Go through the entries and transcribe each one exactly, dropping the pictures.
START Given data
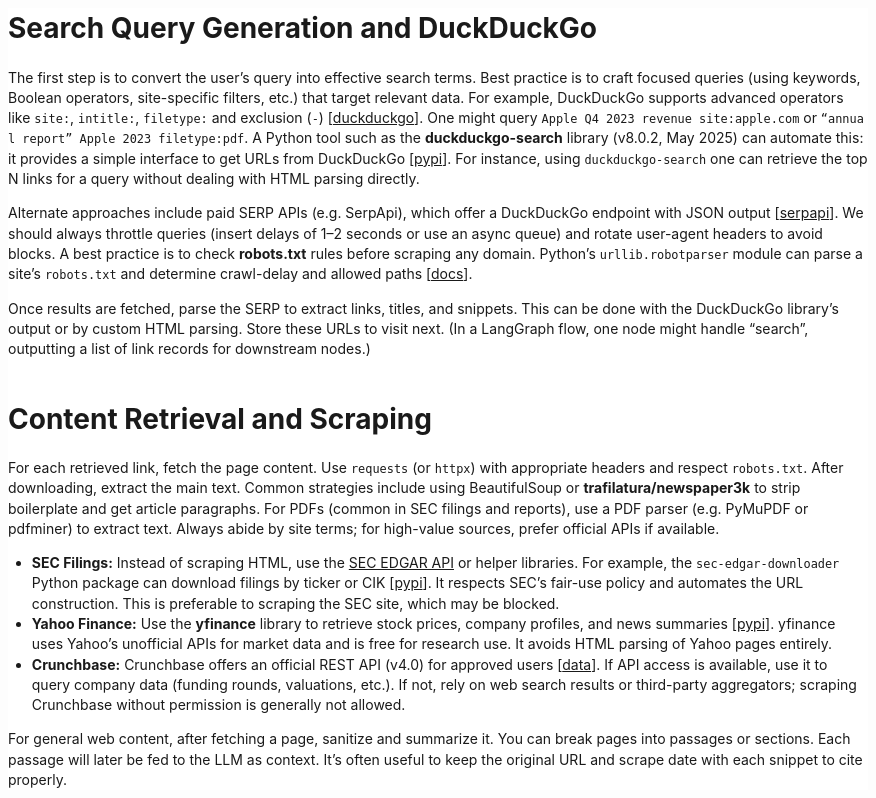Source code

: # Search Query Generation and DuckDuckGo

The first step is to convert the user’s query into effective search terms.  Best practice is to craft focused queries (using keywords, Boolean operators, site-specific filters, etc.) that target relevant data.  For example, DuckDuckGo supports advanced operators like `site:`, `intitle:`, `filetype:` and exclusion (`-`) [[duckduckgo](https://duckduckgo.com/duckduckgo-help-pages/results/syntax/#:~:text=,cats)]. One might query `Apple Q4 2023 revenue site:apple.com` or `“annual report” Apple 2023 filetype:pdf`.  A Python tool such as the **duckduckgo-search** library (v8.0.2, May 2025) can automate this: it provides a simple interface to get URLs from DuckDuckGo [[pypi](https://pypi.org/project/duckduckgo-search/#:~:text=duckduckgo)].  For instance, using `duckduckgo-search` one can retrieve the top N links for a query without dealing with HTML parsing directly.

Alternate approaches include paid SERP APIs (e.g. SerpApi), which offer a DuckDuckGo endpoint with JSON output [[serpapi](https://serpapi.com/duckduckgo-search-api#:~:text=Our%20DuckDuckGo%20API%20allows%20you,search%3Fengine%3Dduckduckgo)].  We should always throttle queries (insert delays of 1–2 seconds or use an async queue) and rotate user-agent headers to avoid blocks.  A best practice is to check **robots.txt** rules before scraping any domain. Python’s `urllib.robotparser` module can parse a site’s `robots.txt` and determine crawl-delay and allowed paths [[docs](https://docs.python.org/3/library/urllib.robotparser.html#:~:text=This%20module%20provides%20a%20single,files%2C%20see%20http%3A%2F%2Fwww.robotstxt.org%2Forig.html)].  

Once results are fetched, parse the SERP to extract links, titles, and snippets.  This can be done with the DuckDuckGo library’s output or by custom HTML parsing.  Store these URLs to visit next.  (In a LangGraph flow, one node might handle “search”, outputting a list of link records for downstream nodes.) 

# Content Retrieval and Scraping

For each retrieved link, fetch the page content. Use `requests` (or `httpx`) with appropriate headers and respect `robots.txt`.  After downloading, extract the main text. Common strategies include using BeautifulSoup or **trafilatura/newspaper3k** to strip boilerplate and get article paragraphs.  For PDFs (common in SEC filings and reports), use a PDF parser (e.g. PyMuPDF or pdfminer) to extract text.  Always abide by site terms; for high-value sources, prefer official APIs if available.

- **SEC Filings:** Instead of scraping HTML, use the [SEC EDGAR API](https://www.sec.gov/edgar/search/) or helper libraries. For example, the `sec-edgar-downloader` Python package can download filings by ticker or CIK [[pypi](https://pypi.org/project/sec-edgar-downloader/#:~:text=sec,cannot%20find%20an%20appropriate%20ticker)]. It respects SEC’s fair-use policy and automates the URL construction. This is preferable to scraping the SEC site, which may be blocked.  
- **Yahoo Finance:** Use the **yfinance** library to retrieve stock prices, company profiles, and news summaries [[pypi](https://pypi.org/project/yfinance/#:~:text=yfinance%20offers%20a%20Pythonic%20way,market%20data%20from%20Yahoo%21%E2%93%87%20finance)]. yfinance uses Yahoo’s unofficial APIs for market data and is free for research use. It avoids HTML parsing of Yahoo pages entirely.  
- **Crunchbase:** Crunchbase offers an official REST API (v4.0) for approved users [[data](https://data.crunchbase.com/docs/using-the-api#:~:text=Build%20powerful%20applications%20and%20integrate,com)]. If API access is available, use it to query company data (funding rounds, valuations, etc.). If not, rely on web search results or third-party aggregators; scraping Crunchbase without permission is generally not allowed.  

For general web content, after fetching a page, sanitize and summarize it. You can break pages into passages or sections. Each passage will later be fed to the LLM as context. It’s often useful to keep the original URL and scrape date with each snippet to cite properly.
END Given data
# Solution to the problem
Source code

: # Search Query Generation and DuckDuckGo

The first step is to convert the user’s query into effective search terms.  Best practice is to craft focused queries (using keywords, Boolean operators, site-specific filters, etc.) that target relevant data.  For example, DuckDuckGo supports advanced operators like `site:`, `intitle:`, `filetype:` and exclusion (`-`) [[duckduckgo](https://duckduckgo.com/duckduckgo-help-pages/results/syntax/#:~:text=,cats)]. One might query `Apple Q4 2023 revenue site:apple.com` or `“annual report” Apple 2023 filetype:pdf`.  A Python tool such as the **duckduckgo-search** library (v8.0.2, May 2025) can automate this: it provides a simple interface to get URLs from DuckDuckGo [[pypi](https://pypi.org/project/duckduckgo-search/#:~:text=duckduckgo)].  For instance, using `duckduckgo-search` one can retrieve the top N links for a query without dealing with HTML parsing directly.

Alternate approaches include paid SERP APIs (e.g. SerpApi), which offer a DuckDuckGo endpoint with JSON output [[serpapi](https://serpapi.com/duckduckgo-search-api#:~:text=Our%20DuckDuckGo%20API%20allows%20you,search%3Fengine%3Dduckduckgo)].  We should always throttle queries (insert delays of 1–2 seconds or use an async queue) and rotate user-agent headers to avoid blocks.  A best practice is to check **robots.txt** rules before scraping any domain. Python’s `urllib.robotparser` module can parse a site’s `robots.txt` and determine crawl-delay and allowed paths [[docs](https://docs.python.org/3/library/urllib.robotparser.html#:~:text=This%20module%20provides%20a%20single,files%2C%20see%20http%3A%2F%2Fwww.robotstxt.org%2Forig.html)].  

Once results are fetched, parse the SERP to extract links, titles, and snippets.  This can be done with the DuckDuckGo library’s output or by custom HTML parsing.  Store these URLs to visit next.  (In a LangGraph flow, one node might handle “search”, outputting a list of link records for downstream nodes.) 

# Content Retrieval and Scraping

For each retrieved link, fetch the page content. Use `requests` (or `httpx`) with appropriate headers and respect `robots.txt`.  After downloading, extract the main text. Common strategies include using BeautifulSoup or **trafilatura/newspaper3k** to strip boilerplate and get article paragraphs.  For PDFs (common in SEC filings and reports), use a PDF parser (e.g. PyMuPDF or pdfminer) to extract text.  Always abide by site terms; for high-value sources, prefer official APIs if available.

- **SEC Filings:** Instead of scraping HTML, use the [SEC EDGAR API](https://www.sec.gov/edgar/search/) or helper libraries. For example, the `sec-edgar-downloader` Python package can download filings by ticker or CIK [[pypi](https://pypi.org/project/sec-edgar-downloader/#:~:text=sec,cannot%20find%20an%20appropriate%20ticker)]. It respects SEC’s fair-use policy and automates the URL construction. This is preferable to scraping the SEC site, which may be blocked.  
- **Yahoo Finance:** Use the **yfinance** library to retrieve stock prices, company profiles, and news summaries [[pypi](https://pypi.org/project/yfinance/#:~:text=yfinance%20offers%20a%20Pythonic%20way,market%20data%20from%20Yahoo%21%E2%93%87%20finance)]. yfinance uses Yahoo’s unofficial APIs for market data and is free for research use. It avoids HTML parsing of Yahoo pages entirely.  
- **Crunchbase:** Crunchbase offers an official REST API (v4.0) for approved users [[data](https://data.crunchbase.com/docs/using-the-api#:~:text=Build%20powerful%20applications%20and%20integrate,com)]. If API access is available, use it to query company data (funding rounds, valuations, etc.). If not, rely on web search results or third-party aggregators; scraping Crunchbase without permission is generally not allowed.  

For general web content, after fetching a page, sanitize and summarize it. You can break pages into passages or sections. Each passage will later be fed to the LLM as context. It’s often useful to keep the original URL and scrape date with each snippet to cite properly.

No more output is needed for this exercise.